• _Daftar Tugas_
1. Apakah pernyataan (a), (b), dan (c) berikut sesuai dengan teks tentang Pengantar Filsafat dalam LK I HMI? Jawab ya atau tidak, lalu kutip persis kata-kata dari teks yang menentukan jawaban. (a) Silabus LK I HMI memuat materi Pengantar Filsafat. (b) Materi wajib dalam silabus LK I berjumlah lima. (c) Cabang yang memasukkan materi filsafat ke dalam LK I dianggap salah.
2. Sebutkan semua materi wajib dalam silabus LK I yang tercantum dalam teks tentang Pengantar Filsafat dalam LK I HMI.
3. Teruskan teks tentang Pengantar Filsafat dalam LK I HMI, mulai setelah kalimat terakhirnya.

• _Teks Bacaan_
┌──

Pengantar Filsafat: Mengenal Filsafat dan Urgensi Materi Filsafat dalam Latihan Kader I HMI

    Team

     

    Kalau kita merujuk ke silabus perkaderan HMI, khususnya Latihan Kader I (Basic Training), tidak ada materi Pengantar Filsafat. Materi wajib dalam silabus LK I hanya ada lima: Sejarah Perjuangan HMI, Mission HMI, Konstitusi HMI, Nilai-Nilai Dasar Perjuangan (NDP) HMI, dan materi Kepemimpinan, Manajemen, dan Organisasi (KMO). Selebihnya, hanya bersifat muatan lokal saja. Sesuai kebutuhan yang dipandang relevan untuk Cabang masing-masing. Di beberapa Cabang, tidak ada materi Pengantar Filsafat. Tapi juga tidak salah jika ada Cabang yang tetap memasukkan materi filsafat dalam Latihan Kader I.

└──

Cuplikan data
┌──

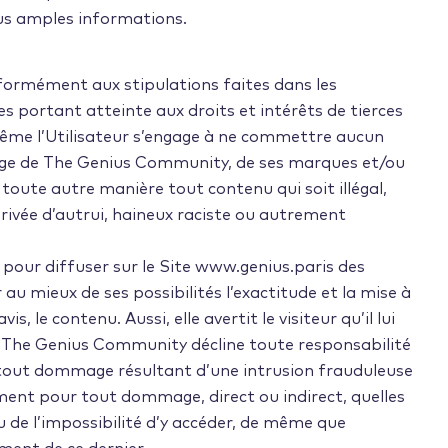
plus amples informations.
onformément aux stipulations faites dans les
s portant atteinte aux droits et intérêts de tierces
même l’Utilisateur s’engage à ne commettre aucun
image de The Genius Community, de ses marques et/ou
 toute autre manière tout contenu qui soit illégal,
rivée d’autrui, haineux raciste ou autrement
pour diffuser sur le Site www.genius.paris des
u mieux de ses possibilités l’exactitude et la mise à
 le contenu. Aussi, elle avertit le visiteur qu’il lui
e, The Genius Community décline toute responsabilité
r tout dommage résultant d’une intrusion frauduleuse
ement pour tout dommage, direct ou indirect, quelles
u de l’impossibilité d’y accéder, de même que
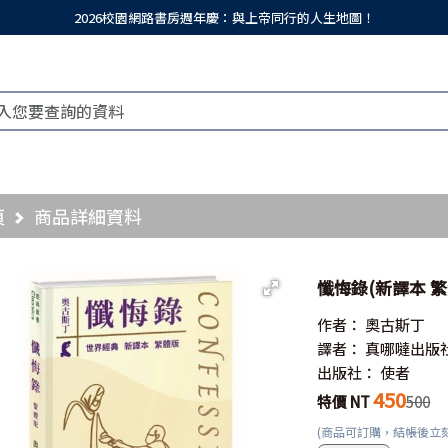
2026校園網路書房週年慶：與上帝同行的人生地圖！
頁
商品詳細資料
懺悔錄(新譯本 繁
作者：
奧古斯丁
譯者：
真哪噠出版
出版社：
使者
450
特價 NT
500
(商品可訂購，結帳後立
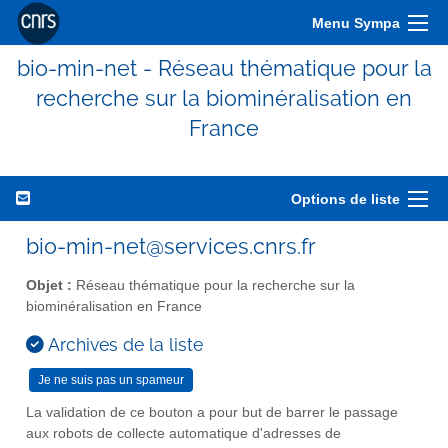
Menu Sympa
bio-min-net - Réseau thématique pour la
recherche sur la biominéralisation en
France
Options de liste
bio-min-net@services.cnrs.fr
Objet :
Réseau thématique pour la recherche sur la
biominéralisation en France
Archives de la liste
La validation de ce bouton a pour but de barrer le passage
aux robots de collecte automatique d'adresses de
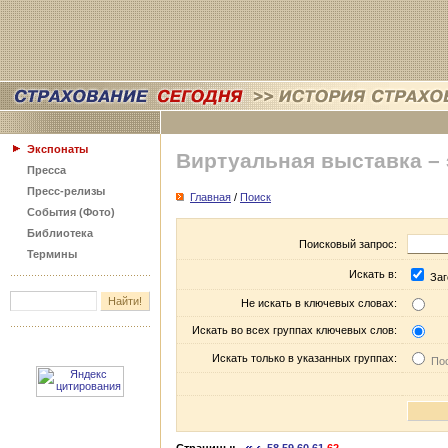
Экспонаты
Виртуальная выставка –
Пресса
Пресс-релизы
Главная
/
Поиск
События (Фото)
Библиотека
Поисковый запрос:
Термины
Искать в:
Заг
Не искать в ключевых словах:
Искать во всех группах ключевых слов:
Искать только в указанных группах:
Пос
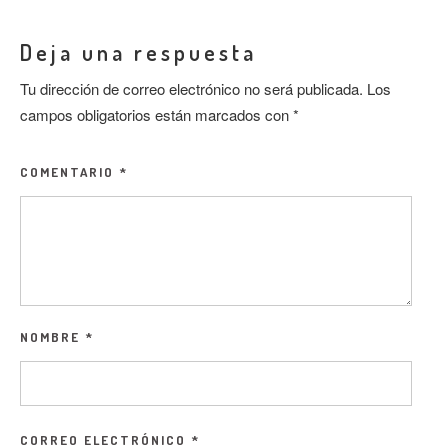
Deja una respuesta
Tu dirección de correo electrónico no será publicada.
Los
campos obligatorios están marcados con
*
COMENTARIO
*
NOMBRE
*
CORREO ELECTRÓNICO
*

└──

• _Jawaban Tiap Tugas_
1.
(a) Tidak: "tidak ada materi Pengantar Filsafat."
(b) Ya: "Materi wajib dalam silabus LK I hanya ada lima"
(c) Tidak: "Tapi juga tidak salah jika ada Cabang yang tetap memasukkan materi filsafat dalam Latihan Kader I."

2.
1. Sejarah Perjuangan HMI
2. Mission HMI
3. Konstitusi HMI
4. Nilai-Nilai Dasar Perjuangan (NDP) HMI
5. Kepemimpinan, Manajemen, dan Organisasi (KMO)

3.
    Semenjak saya dikader beberapa tahun yang lalu di HMI Cabang Kerinci, sudah ada materi filsafat. Tapi pada awalnya dulu, nama materinya tidak umum seperti saat ini “Pengantar Filsafat”, namun lebih spesifik yakni “Pengantar Filsafat Ilmu”. Sekarang materinya menjadi lebih umum: Pengantar Filsafat. Yang jelas, tradisi ini dipertahankan hingga kini di Cabang Kerinci. Saya, bahkan, beberapa kali diminta oleh Cabang untuk mengisi materi ini, di samping materi-materi wajib lainnya, seperti NDP, KMO, Konstitusi, Mission, dan lain-lain.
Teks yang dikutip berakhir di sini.